# GIVEN REQUEST A
Starting at the entry containing "columns swapped: Team <-> Source" and ending at the entry containing "Alejandro Garcia Wiedemann", rewrite only those entries with "Year" renamed to "Season" and everything else unchanged; omit the pictures.
[DOCUMENT EXTRACT start]
If the inference is logical deduction, then exactly the same
proof that proves $p$ from $A$ will serve as a proof from $B$. If the
inference is model-theoretic, i.e. $p$ is true in all models of $A$,
then $p$ will be true in all models of $B$, because the models of $B$
will be a subset of the models of $A$. So we see that the monotonic
character of traditional logic doesn't depend on the details of the
logical system but is quite fundamental.
While much human reasoning corresponds to that of traditional
logic, some important human common sense reasoning is not monotonic. We
reach conclusions from certain premisses that we would not reach if
certain other sentences were included in our premisses. For example,
learning that I own a car, you conclude that it is appropriate on a
certain occasion to ask me for a ride, but when you learn the further
fact that the car is in the garage being fixed you no longer draw that
conclusion. Some people think it is possible to try to save
monotonicity by saying that what was in your mind was not a general rule
about asking for a ride from car owners but a probabilistic rule. So
far it has not proved possible to try to work out the detailed
epistemology of this approach, i.e. exactly what probabilistic
sentences should be used. Instead AI has moved to directly formalizing
non-monotonic logical reasoning.
[DOCUMENT EXTRACT end]
[ENTRIES start]
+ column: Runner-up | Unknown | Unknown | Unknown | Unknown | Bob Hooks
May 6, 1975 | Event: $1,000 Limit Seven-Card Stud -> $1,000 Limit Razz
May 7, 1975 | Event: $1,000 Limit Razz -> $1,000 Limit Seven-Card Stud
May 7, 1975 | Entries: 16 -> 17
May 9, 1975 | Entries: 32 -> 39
[ENTRIES end]
[ENTRIES start]
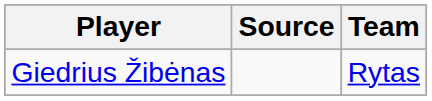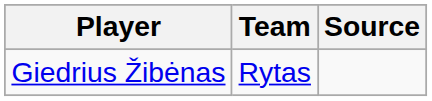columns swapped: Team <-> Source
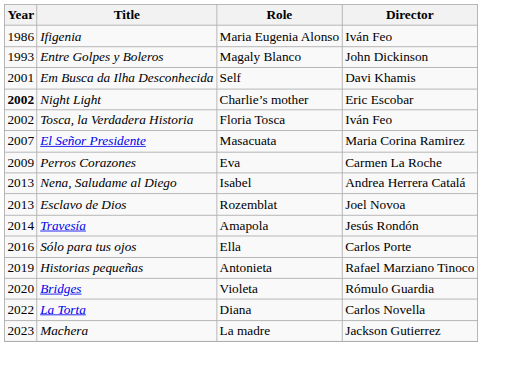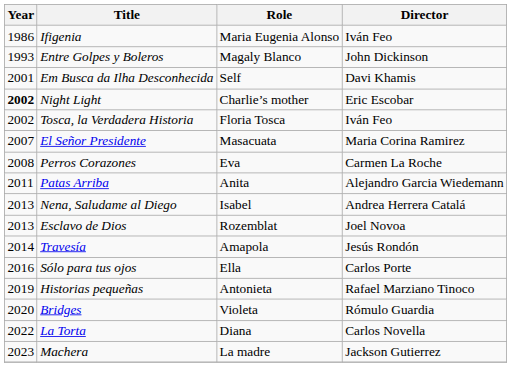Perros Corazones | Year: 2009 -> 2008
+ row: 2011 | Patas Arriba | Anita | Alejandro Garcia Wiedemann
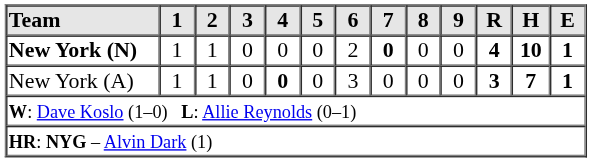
[ENTRIES end]
# GIVEN REQUEST B
List every symbol that the passage on monotonic reasoning writes in mathematical notation.

# TASK RESPONSE A
columns swapped: Team <-> Source
Perros Corazones | Season: 2009 -> 2008
+ row: 2011 | Patas Arriba | Anita | Alejandro Garcia Wiedemann

# TASK RESPONSE B
$p$, $A$, $B$